**Instruction**
Each line below from the one containing "candle: present [402,271,422,314]" through the one containing "tray: present [468,332,597,410]" should be output exactly as it stands, and no other line should appear.

====== Recorded data

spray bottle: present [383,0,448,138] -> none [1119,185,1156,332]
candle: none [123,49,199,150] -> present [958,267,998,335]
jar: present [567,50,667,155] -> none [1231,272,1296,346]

============
====== Recorded data

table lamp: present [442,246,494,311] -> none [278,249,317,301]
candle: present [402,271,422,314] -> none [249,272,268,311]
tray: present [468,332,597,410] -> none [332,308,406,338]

============
====== Recorded data

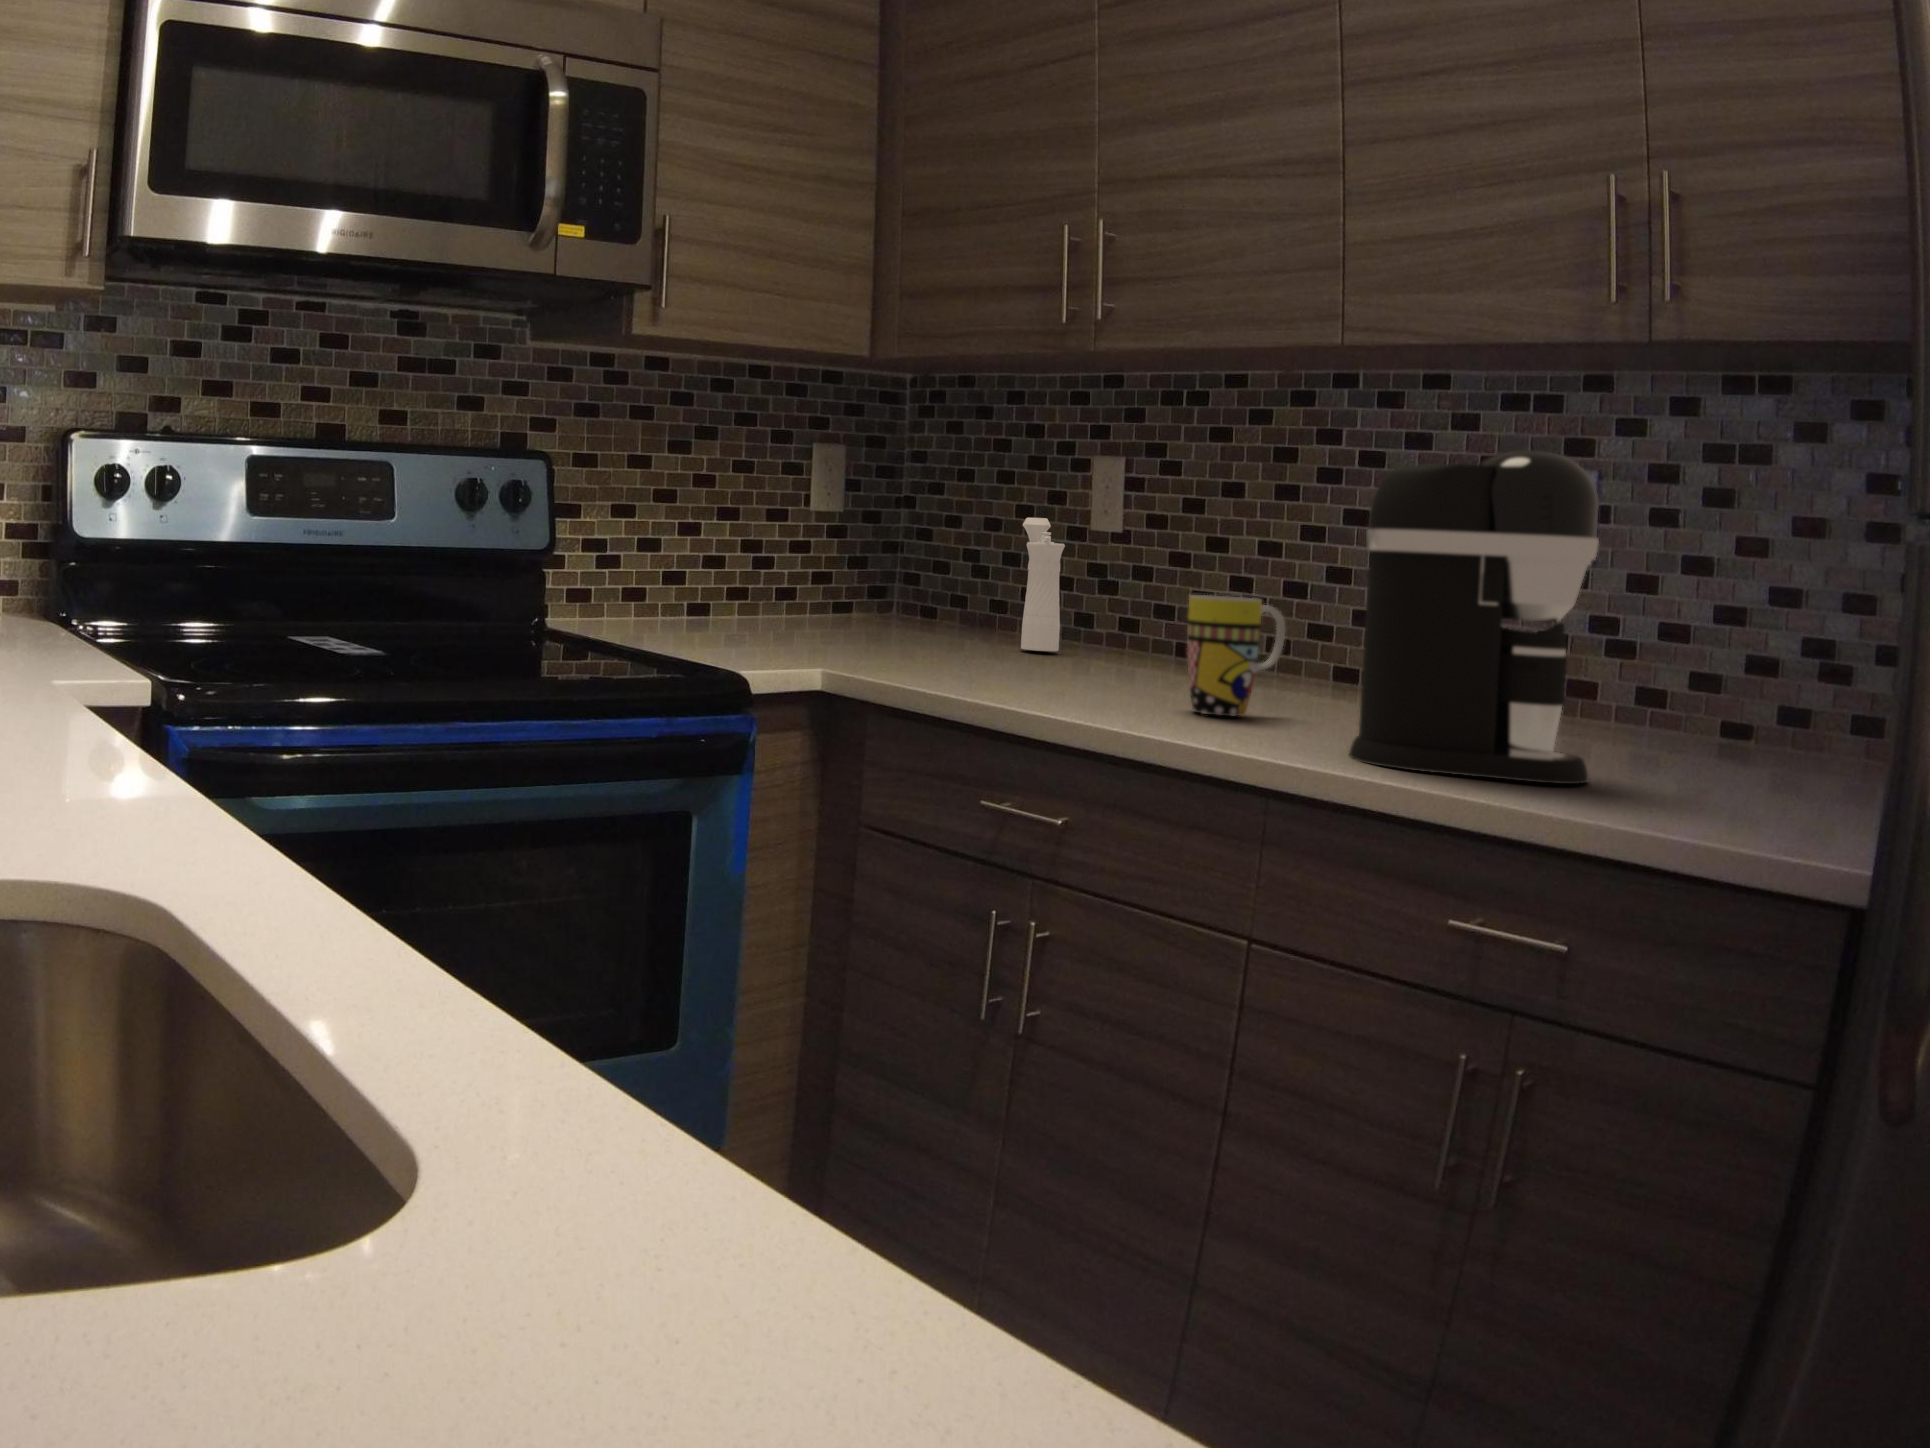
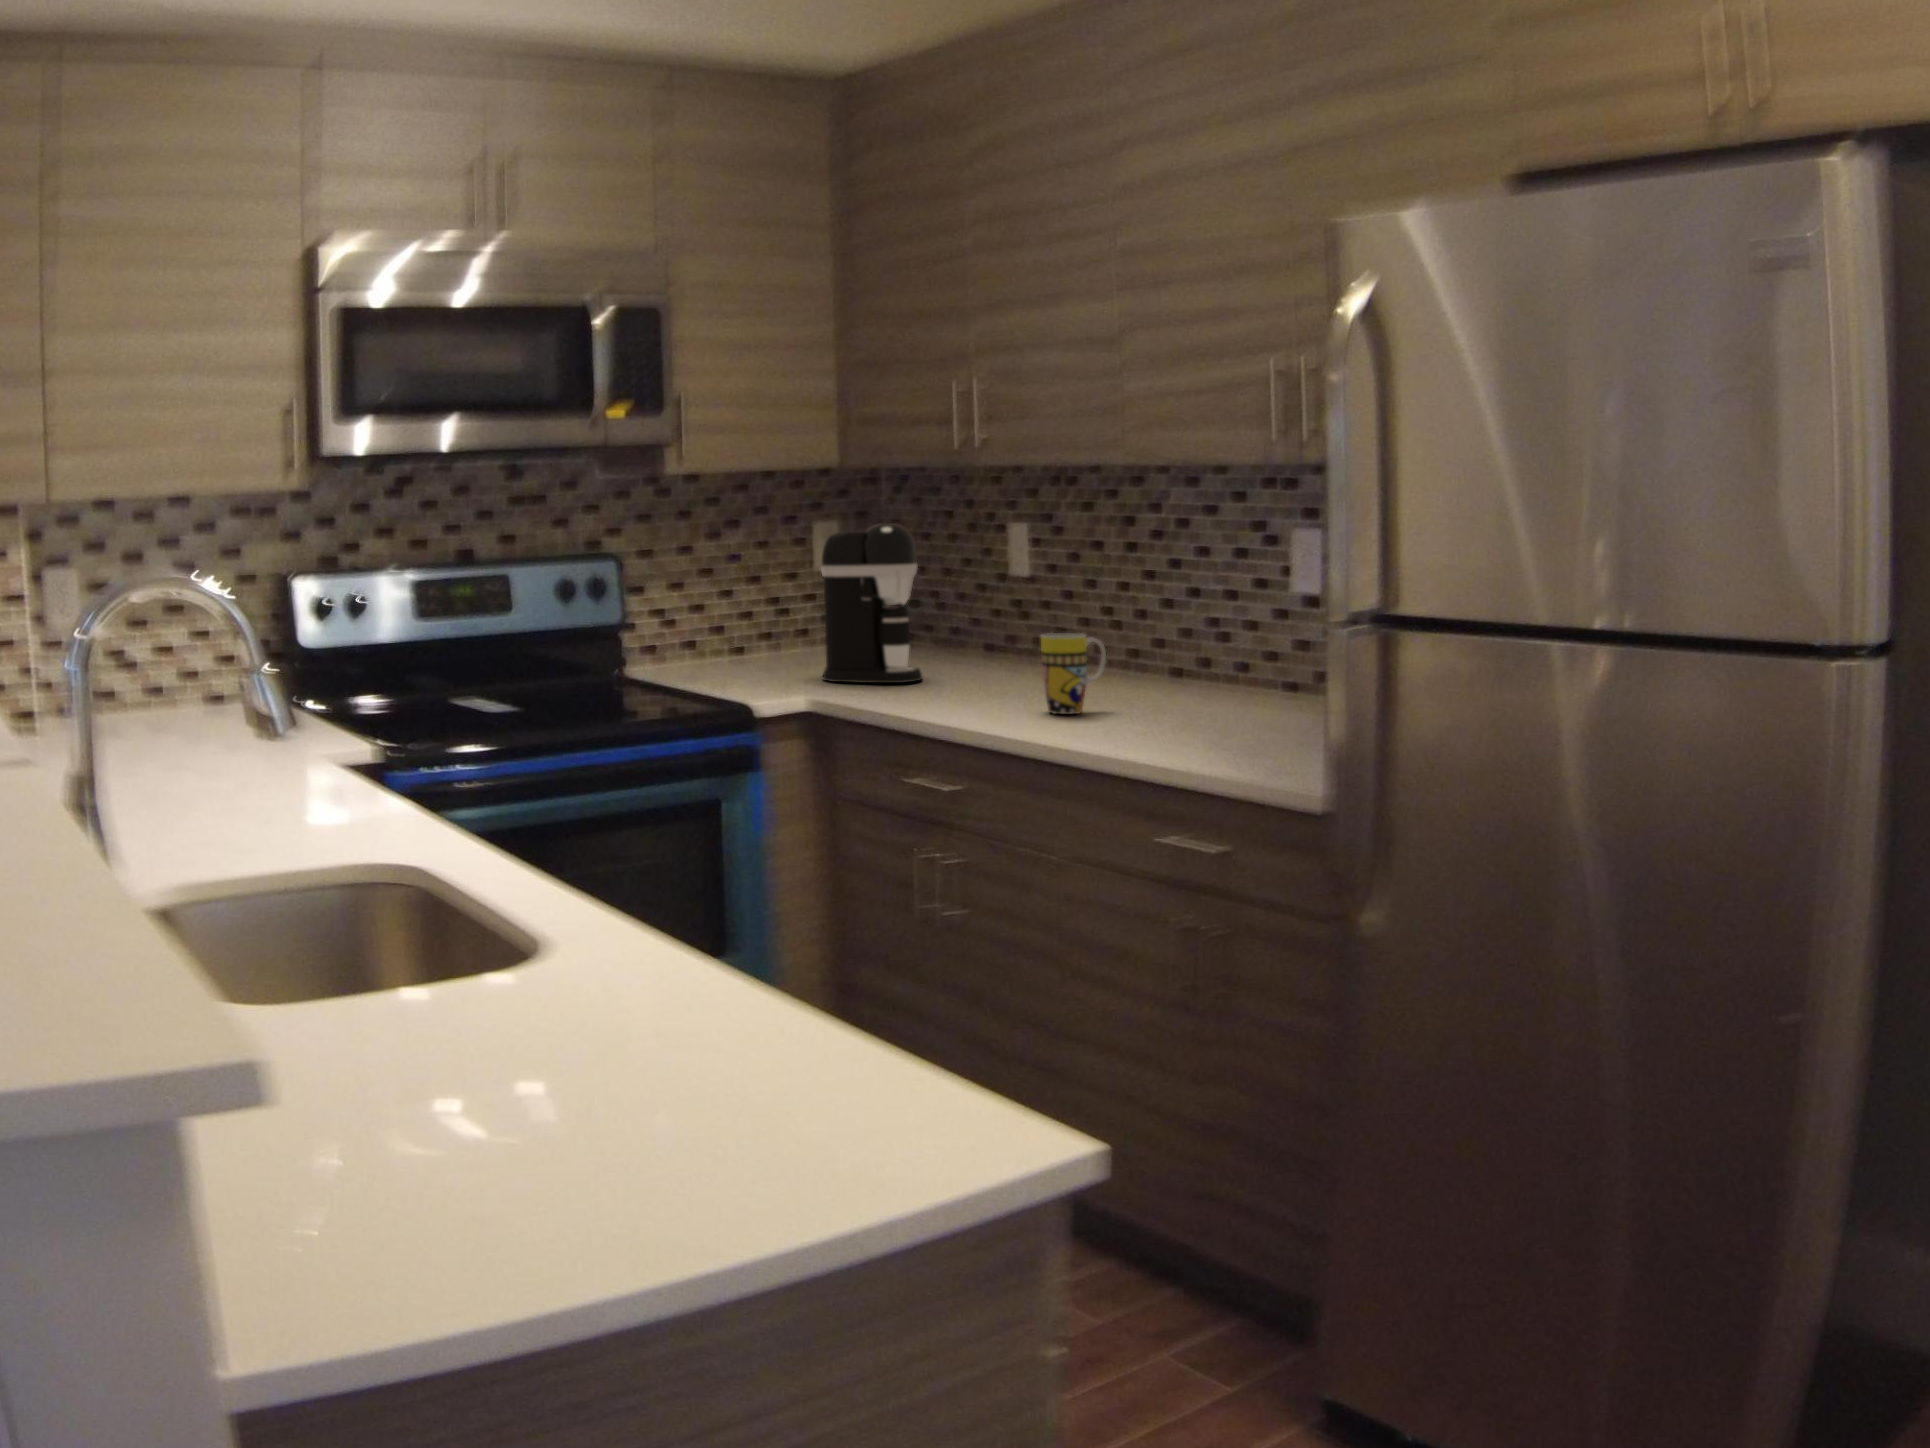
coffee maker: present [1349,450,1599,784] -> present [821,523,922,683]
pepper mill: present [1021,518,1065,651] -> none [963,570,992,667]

============

**Solution**
candle: present [402,271,422,314] -> none [249,272,268,311]
tray: present [468,332,597,410] -> none [332,308,406,338]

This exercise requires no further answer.